§ GIVEN DATA:
==================================================

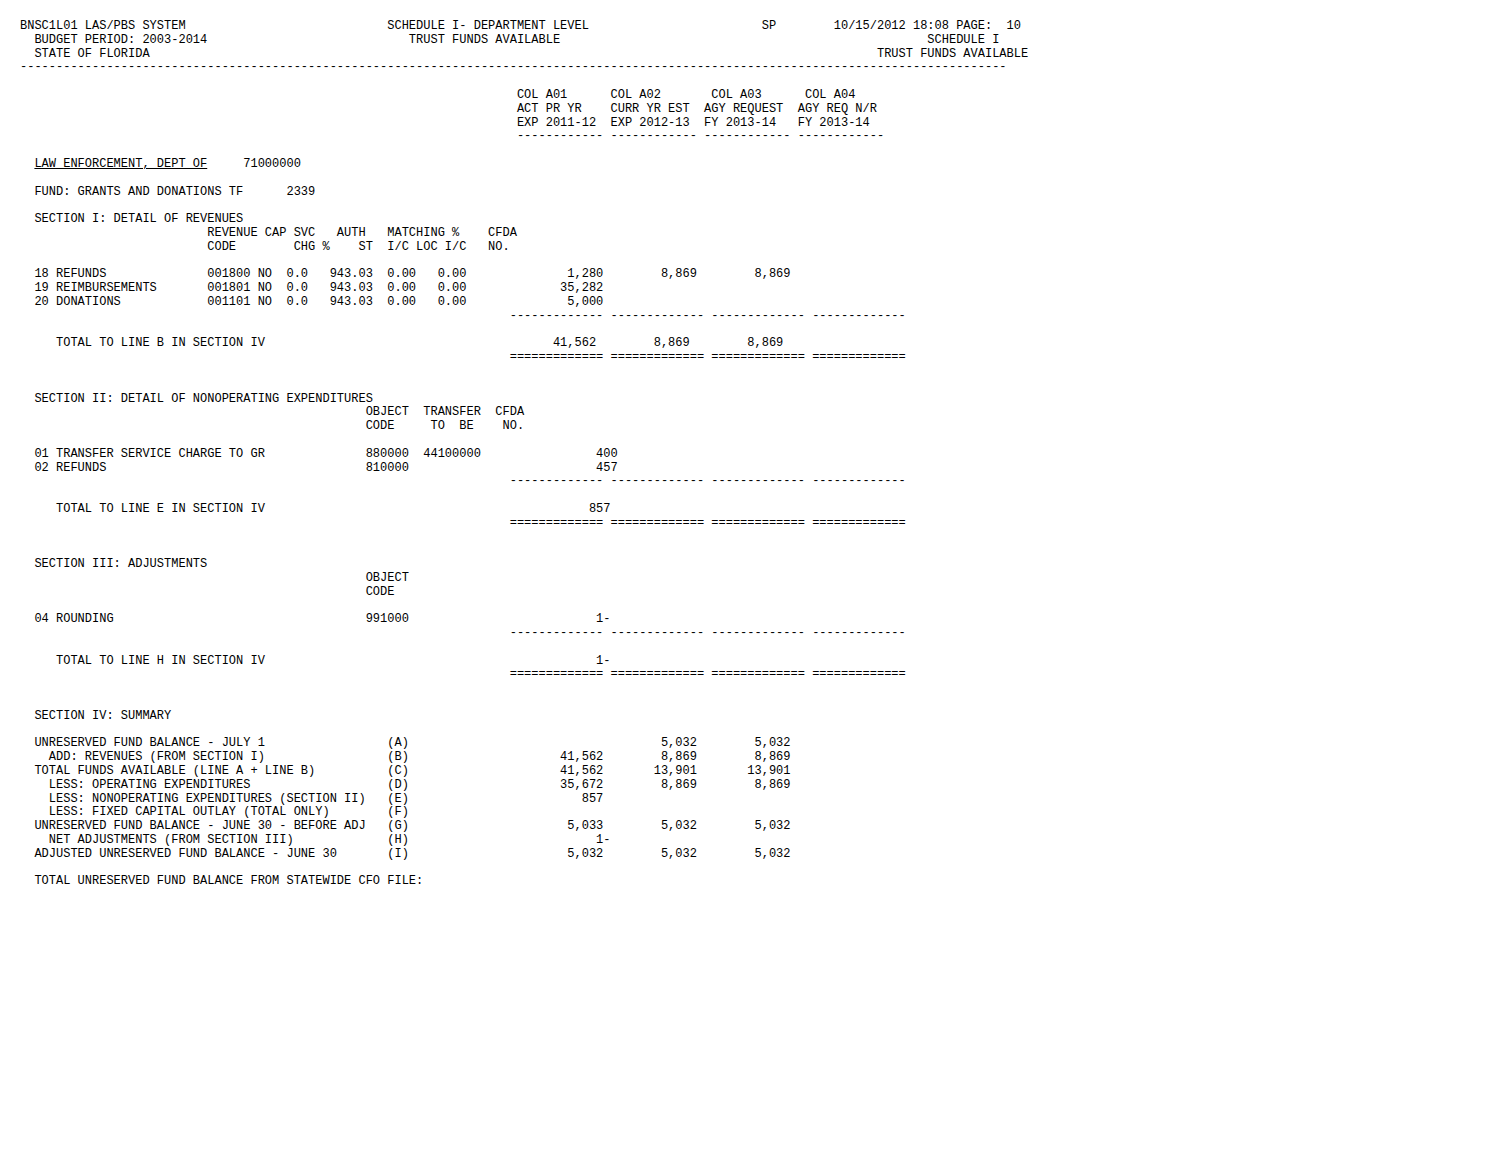BNSC1L01 LAS/PBS SYSTEM                            SCHEDULE I- DEPARTMENT LEVEL                        SP        10/15/2012 18:08 PAGE:  10
  BUDGET PERIOD: 2003-2014                            TRUST FUNDS AVAILABLE                                                   SCHEDULE I
  STATE OF FLORIDA                                                                                                     TRUST FUNDS AVAILABLE
-----------------------------------------------------------------------------------------------------------------------------------------

                                                                     COL A01      COL A02       COL A03      COL A04
                                                                     ACT PR YR    CURR YR EST  AGY REQUEST  AGY REQ N/R
                                                                     EXP 2011-12  EXP 2012-13  FY 2013-14   FY 2013-14
                                                                     ------------ ------------ ------------ ------------

  LAW ENFORCEMENT, DEPT OF     71000000

  FUND: GRANTS AND DONATIONS TF      2339

  SECTION I: DETAIL OF REVENUES
                          REVENUE CAP SVC   AUTH   MATCHING %    CFDA
                          CODE        CHG %    ST  I/C LOC I/C   NO.

  18 REFUNDS              001800 NO  0.0   943.03  0.00   0.00              1,280        8,869        8,869
  19 REIMBURSEMENTS       001801 NO  0.0   943.03  0.00   0.00             35,282
  20 DONATIONS            001101 NO  0.0   943.03  0.00   0.00              5,000
                                                                    ------------- ------------- ------------- -------------

     TOTAL TO LINE B IN SECTION IV                                        41,562        8,869        8,869
                                                                    ============= ============= ============= =============


  SECTION II: DETAIL OF NONOPERATING EXPENDITURES
                                                OBJECT  TRANSFER  CFDA
                                                CODE     TO  BE    NO.

  01 TRANSFER SERVICE CHARGE TO GR              880000  44100000                400
  02 REFUNDS                                    810000                          457
                                                                    ------------- ------------- ------------- -------------

     TOTAL TO LINE E IN SECTION IV                                             857
                                                                    ============= ============= ============= =============


  SECTION III: ADJUSTMENTS
                                                OBJECT
                                                CODE

  04 ROUNDING                                   991000                          1-
                                                                    ------------- ------------- ------------- -------------

     TOTAL TO LINE H IN SECTION IV                                              1-
                                                                    ============= ============= ============= =============


  SECTION IV: SUMMARY

  UNRESERVED FUND BALANCE - JULY 1                 (A)                                   5,032        5,032
    ADD: REVENUES (FROM SECTION I)                 (B)                     41,562        8,869        8,869
  TOTAL FUNDS AVAILABLE (LINE A + LINE B)          (C)                     41,562       13,901       13,901
    LESS: OPERATING EXPENDITURES                   (D)                     35,672        8,869        8,869
    LESS: NONOPERATING EXPENDITURES (SECTION II)   (E)                        857
    LESS: FIXED CAPITAL OUTLAY (TOTAL ONLY)        (F)
  UNRESERVED FUND BALANCE - JUNE 30 - BEFORE ADJ   (G)                      5,033        5,032        5,032
    NET ADJUSTMENTS (FROM SECTION III)             (H)                          1-
  ADJUSTED UNRESERVED FUND BALANCE - JUNE 30       (I)                      5,032        5,032        5,032

  TOTAL UNRESERVED FUND BALANCE FROM STATEWIDE CFO FILE:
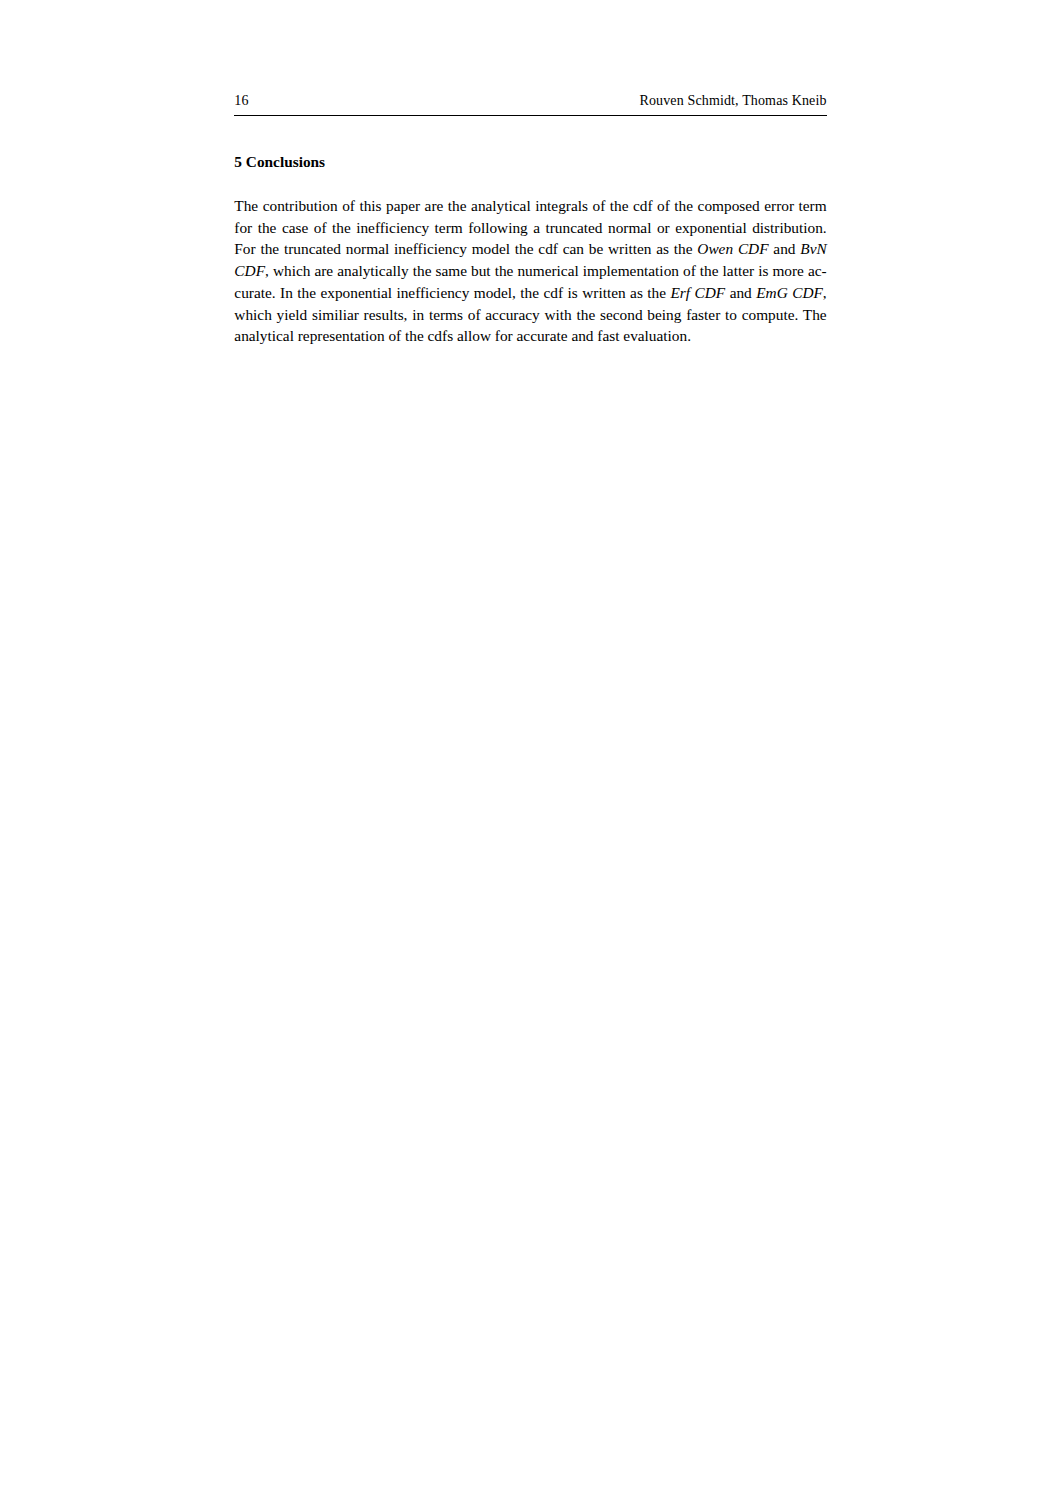16 Rouven Schmidt, Thomas Kneib
5 Conclusions
The contribution of this paper are the analytical integrals of the cdf of the composed error term for the case of the inefficiency term following a truncated normal or exponential distribution. For the truncated normal inefficiency model the cdf can be written as the Owen CDF and BvN CDF, which are analytically the same but the numerical implementation of the latter is more accurate. In the exponential inefficiency model, the cdf is written as the Erf CDF and EmG CDF, which yield similiar results, in terms of accuracy with the second being faster to compute. The analytical representation of the cdfs allow for accurate and fast evaluation.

==================================================

§ PROBLEM TO WORK ON:
In your copy, reproduce the data above exactly and skip every picture.

§ SOLVED EXERCISE:
BNSC1L01 LAS/PBS SYSTEM                            SCHEDULE I- DEPARTMENT LEVEL                        SP        10/15/2012 18:08 PAGE:  10
  BUDGET PERIOD: 2003-2014                            TRUST FUNDS AVAILABLE                                                   SCHEDULE I
  STATE OF FLORIDA                                                                                                     TRUST FUNDS AVAILABLE
-----------------------------------------------------------------------------------------------------------------------------------------

                                                                     COL A01      COL A02       COL A03      COL A04
                                                                     ACT PR YR    CURR YR EST  AGY REQUEST  AGY REQ N/R
                                                                     EXP 2011-12  EXP 2012-13  FY 2013-14   FY 2013-14
                                                                     ------------ ------------ ------------ ------------

  LAW ENFORCEMENT, DEPT OF     71000000

  FUND: GRANTS AND DONATIONS TF      2339

  SECTION I: DETAIL OF REVENUES
                          REVENUE CAP SVC   AUTH   MATCHING %    CFDA
                          CODE        CHG %    ST  I/C LOC I/C   NO.

  18 REFUNDS              001800 NO  0.0   943.03  0.00   0.00              1,280        8,869        8,869
  19 REIMBURSEMENTS       001801 NO  0.0   943.03  0.00   0.00             35,282
  20 DONATIONS            001101 NO  0.0   943.03  0.00   0.00              5,000
                                                                    ------------- ------------- ------------- -------------

     TOTAL TO LINE B IN SECTION IV                                        41,562        8,869        8,869
                                                                    ============= ============= ============= =============


  SECTION II: DETAIL OF NONOPERATING EXPENDITURES
                                                OBJECT  TRANSFER  CFDA
                                                CODE     TO  BE    NO.

  01 TRANSFER SERVICE CHARGE TO GR              880000  44100000                400
  02 REFUNDS                                    810000                          457
                                                                    ------------- ------------- ------------- -------------

     TOTAL TO LINE E IN SECTION IV                                             857
                                                                    ============= ============= ============= =============


  SECTION III: ADJUSTMENTS
                                                OBJECT
                                                CODE

  04 ROUNDING                                   991000                          1-
                                                                    ------------- ------------- ------------- -------------

     TOTAL TO LINE H IN SECTION IV                                              1-
                                                                    ============= ============= ============= =============


  SECTION IV: SUMMARY

  UNRESERVED FUND BALANCE - JULY 1                 (A)                                   5,032        5,032
    ADD: REVENUES (FROM SECTION I)                 (B)                     41,562        8,869        8,869
  TOTAL FUNDS AVAILABLE (LINE A + LINE B)          (C)                     41,562       13,901       13,901
    LESS: OPERATING EXPENDITURES                   (D)                     35,672        8,869        8,869
    LESS: NONOPERATING EXPENDITURES (SECTION II)   (E)                        857
    LESS: FIXED CAPITAL OUTLAY (TOTAL ONLY)        (F)
  UNRESERVED FUND BALANCE - JUNE 30 - BEFORE ADJ   (G)                      5,033        5,032        5,032
    NET ADJUSTMENTS (FROM SECTION III)             (H)                          1-
  ADJUSTED UNRESERVED FUND BALANCE - JUNE 30       (I)                      5,032        5,032        5,032

  TOTAL UNRESERVED FUND BALANCE FROM STATEWIDE CFO FILE:
16 Rouven Schmidt, Thomas Kneib
5 Conclusions
The contribution of this paper are the analytical integrals of the cdf of the composed error term for the case of the inefficiency term following a truncated normal or exponential distribution. For the truncated normal inefficiency model the cdf can be written as the Owen CDF and BvN CDF, which are analytically the same but the numerical implementation of the latter is more accurate. In the exponential inefficiency model, the cdf is written as the Erf CDF and EmG CDF, which yield similiar results, in terms of accuracy with the second being faster to compute. The analytical representation of the cdfs allow for accurate and fast evaluation.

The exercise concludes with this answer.